%%

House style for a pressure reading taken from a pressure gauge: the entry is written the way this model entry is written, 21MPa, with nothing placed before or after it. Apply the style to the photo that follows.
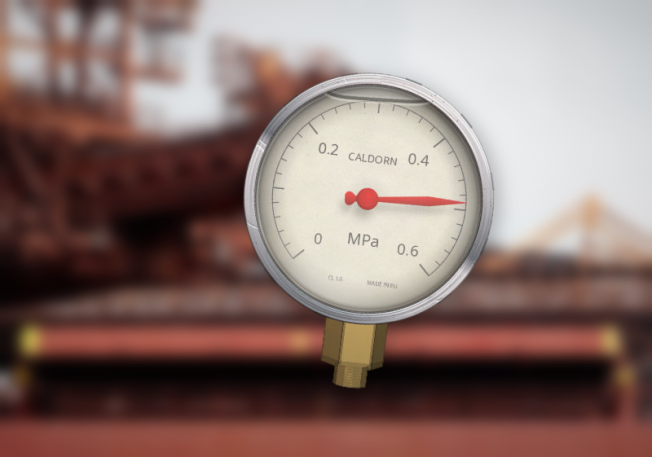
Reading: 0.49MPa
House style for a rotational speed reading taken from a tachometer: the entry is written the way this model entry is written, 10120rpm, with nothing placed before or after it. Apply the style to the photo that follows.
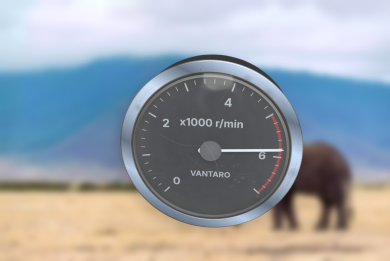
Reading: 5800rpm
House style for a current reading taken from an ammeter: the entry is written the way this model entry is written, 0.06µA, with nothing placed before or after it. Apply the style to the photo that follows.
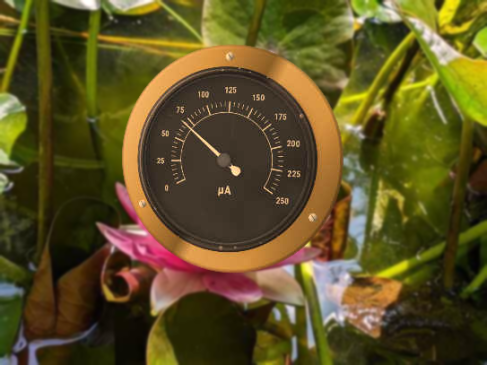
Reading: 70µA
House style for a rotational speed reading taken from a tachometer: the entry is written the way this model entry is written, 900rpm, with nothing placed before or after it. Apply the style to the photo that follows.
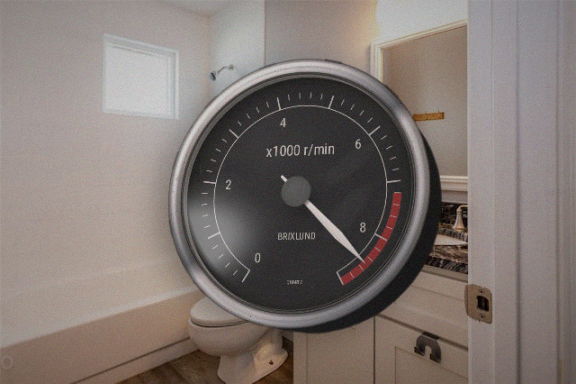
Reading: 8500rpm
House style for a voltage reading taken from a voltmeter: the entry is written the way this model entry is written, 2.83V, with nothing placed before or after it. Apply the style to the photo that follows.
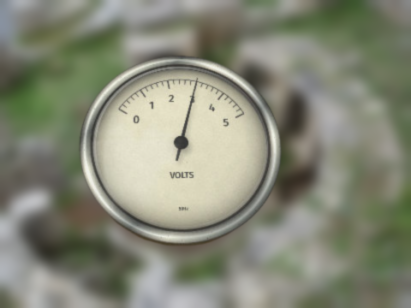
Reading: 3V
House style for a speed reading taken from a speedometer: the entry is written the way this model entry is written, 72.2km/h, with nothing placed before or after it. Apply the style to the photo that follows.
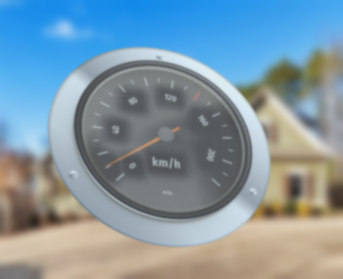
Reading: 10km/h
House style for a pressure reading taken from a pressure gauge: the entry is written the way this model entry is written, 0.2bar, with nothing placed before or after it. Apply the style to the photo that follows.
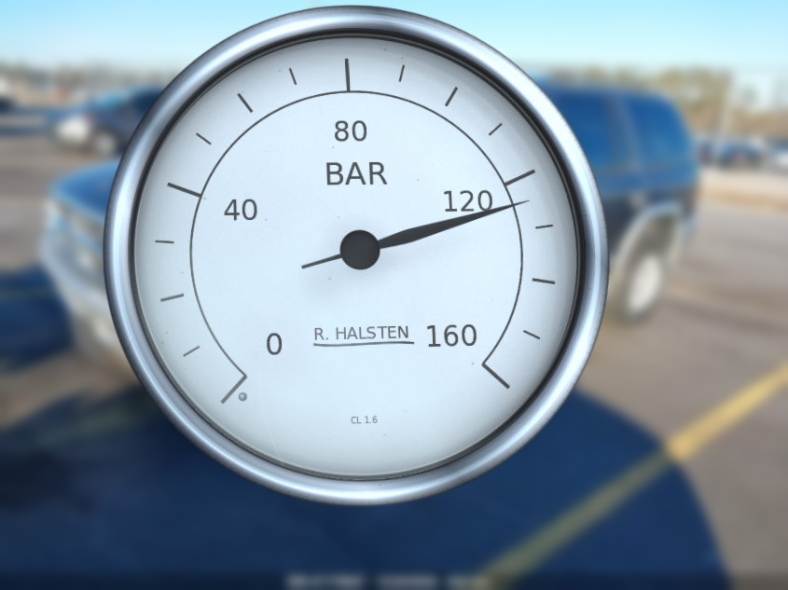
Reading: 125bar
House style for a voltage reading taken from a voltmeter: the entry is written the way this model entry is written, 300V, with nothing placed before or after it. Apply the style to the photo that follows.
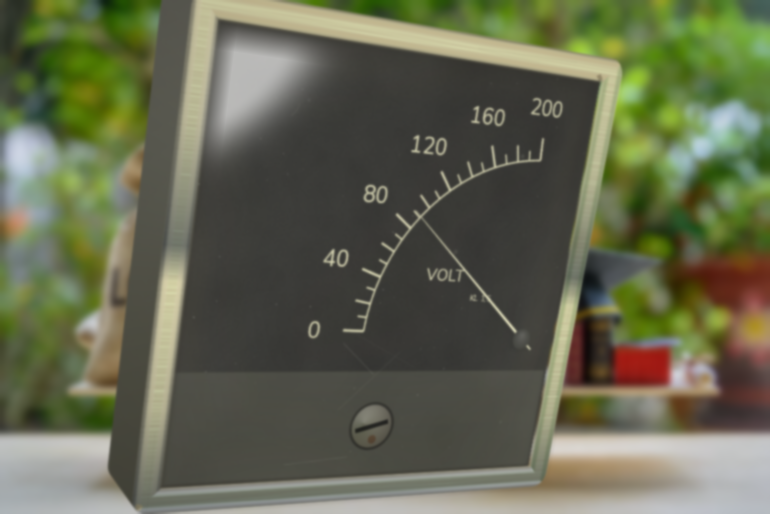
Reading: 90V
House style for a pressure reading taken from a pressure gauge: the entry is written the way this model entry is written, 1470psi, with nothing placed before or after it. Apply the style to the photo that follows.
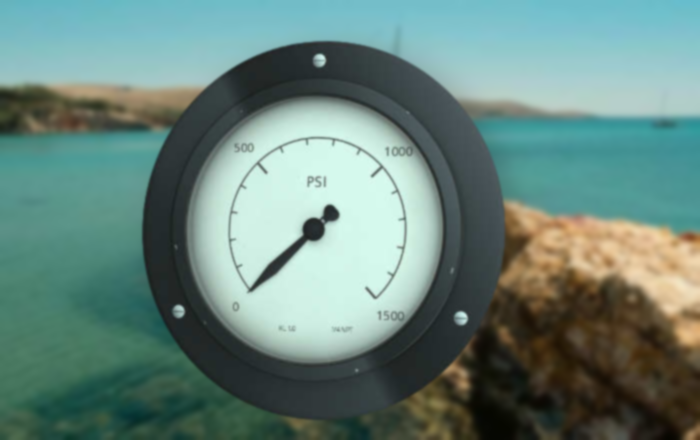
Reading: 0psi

%%

» **To-do item**
Reproduce every item above word for word, leaving out the pictures.

» **Your solution**
House style for a pressure reading taken from a pressure gauge: the entry is written the way this model entry is written, 21MPa, with nothing placed before or after it. Apply the style to the photo that follows.
Reading: 0.49MPa
House style for a rotational speed reading taken from a tachometer: the entry is written the way this model entry is written, 10120rpm, with nothing placed before or after it. Apply the style to the photo that follows.
Reading: 5800rpm
House style for a current reading taken from an ammeter: the entry is written the way this model entry is written, 0.06µA, with nothing placed before or after it. Apply the style to the photo that follows.
Reading: 70µA
House style for a rotational speed reading taken from a tachometer: the entry is written the way this model entry is written, 900rpm, with nothing placed before or after it. Apply the style to the photo that follows.
Reading: 8500rpm
House style for a voltage reading taken from a voltmeter: the entry is written the way this model entry is written, 2.83V, with nothing placed before or after it. Apply the style to the photo that follows.
Reading: 3V
House style for a speed reading taken from a speedometer: the entry is written the way this model entry is written, 72.2km/h, with nothing placed before or after it. Apply the style to the photo that follows.
Reading: 10km/h
House style for a pressure reading taken from a pressure gauge: the entry is written the way this model entry is written, 0.2bar, with nothing placed before or after it. Apply the style to the photo that follows.
Reading: 125bar
House style for a voltage reading taken from a voltmeter: the entry is written the way this model entry is written, 300V, with nothing placed before or after it. Apply the style to the photo that follows.
Reading: 90V
House style for a pressure reading taken from a pressure gauge: the entry is written the way this model entry is written, 1470psi, with nothing placed before or after it. Apply the style to the photo that follows.
Reading: 0psi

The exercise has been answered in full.